Question

Given: △ABC, D∈ AC m∠ABC=m∠BDA AB=2, AC=4 Find: AD and DC

Answer 1

AD = 1

DC = 3

Explanation:

First, we know that ∠ABC = ∠BDA, because it is stated in the problem. We also know that ∠A = ∠A, because that angle is common in both angles. To better visualize this, there is a picture below. Therefore, ΔABC is similar to ΔBDA. We are also aware of the fact that AB = 2, and AC = 4. Therefore, the ratio of similitude is 1:2.

Since the two triangles are similar, side AB is proportionate to side AC, side AD is proportionate to side AB, and side BD is proportionate to side BC.

Using this fact and the ratio of similitude, we can write the following ratio:

AD:AB = 1:2

We can substitute 2 for AB in this ratio, and we find that AD = 1.

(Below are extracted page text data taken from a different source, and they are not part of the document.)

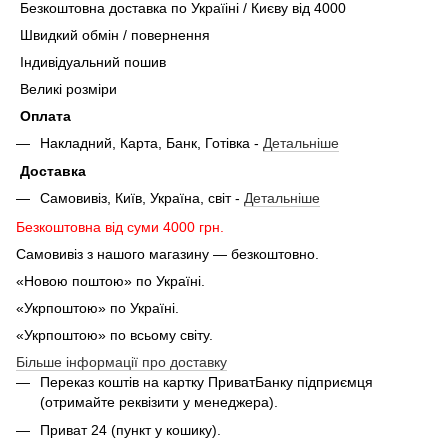
Безкоштовна доставка по Україіні / Києву від 4000
Швидкий обмін / повернення
Індивідуальний пошив
Великі розміри
Оплата
Накладний, Карта, Банк, Готівка -
Детальніше
Доставка
Самовивіз, Київ, Україна, світ -
Детальніше
Безкоштовна від суми 4000 грн.
Самовивіз з нашого магазину — безкоштовно.
«Новою поштою» по Україні.
«Укрпоштою» по Україні.
«Укрпоштою» по всьому світу.
Більше інформації про доставку
Переказ коштів на картку ПриватБанку підприємця
(отримайте реквізити у менеджера).
Приват 24 (пункт у кошику).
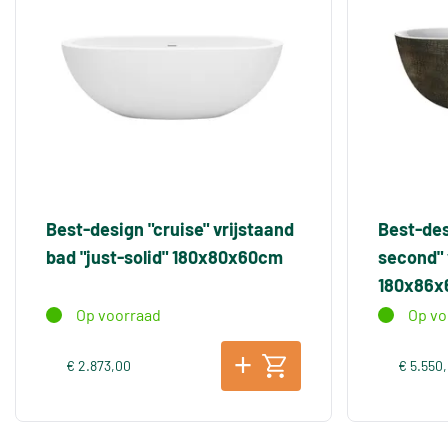
Best-design "cruise" vrijstaand
Best-des
bad "just-solid" 180x80x60cm
second" 
180x86
Op voorraad
Op vo
€ 2.873,00
€ 5.550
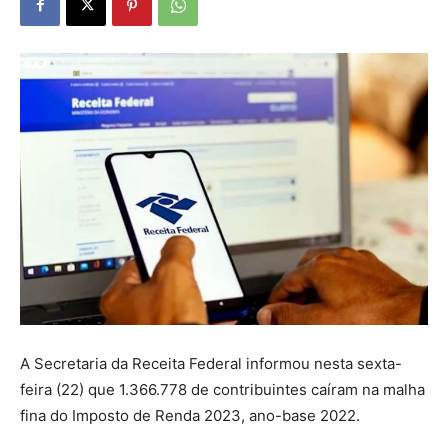
A Secretaria da Receita Federal informou nesta sexta-
feira (22) que 1.366.778 de contribuintes caíram na malha
fina do Imposto de Renda 2023, ano-base 2022.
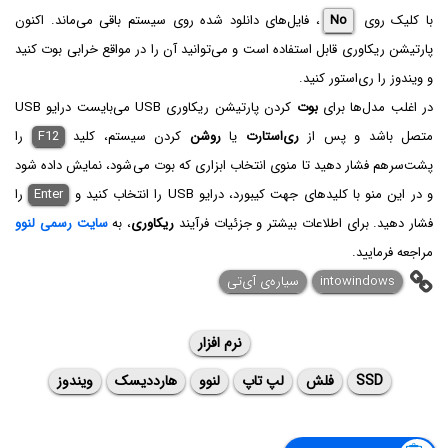
با کلیک روی
No
، فایل‌های دانلود شده روی سیستم باقی می‌ماند. اکنون
پارتیشن ریکاوری قابل استفاده است و می‌توانید آن را در مواقع خرابی بوت کنید
و ویندوز را ری‌استور کنید.
در اغلب مدل‌ها برای
بوت
کردن پارتیشن ریکاوری USB می‌بایست درایو USB
متصل باشد و پس از
ری‌استارت
یا
روشن
کردن سیستم، کلید
F12
را
پشت‌سر‌هم فشار دهید تا منوی انتخاب ابزاری که بوت می‌شود، نمایش داده شود
و در این منو با کلیدهای جهت کیبورد، درایو USB را انتخاب کنید و
Enter
را
فشار دهید. برای اطلاعات بیشتر و جزئیات فرآیند
ریکاوری
، به
سایت رسمی لنوو
مراجعه فرمایید.
intowindows
سیاره‌ی ‌آی‌تی
نرم افزار
SSD
فلش
لپ تاپ
لنوو
هارددیسک
ویندوز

Since AD + DC = AC, and AC = 4, DC = 3.

Answer 2

The value of AD=1 and DC=3

Explanation:

Given: ΔABC, D∈ AC m∠ABC=m∠BDA, AB=2, AC=4

Diagram: Please find attachment.

To find: AD=? and DC=?

Calculation:

In ΔABC and ΔADB

∠ABC=∠ADB (Given)

∠A=∠A (Common)

Therefore, ΔABC ≈ ΔADB by AA similarity

If two triangles are similar then ratio their corresponding sides are equal

Therefore,

`(AD)/(AB)=(AB)/(AC)`

where, AD=?, AB=2, AC=4

`(AD)/(2)=(2)/(4)`

`AD=(2* 2)/(4)=1`

AD=1

AD+DC=AC

1+DC=4

DC=4-1

DC=3

Hence, The value of AD=1 and DC=3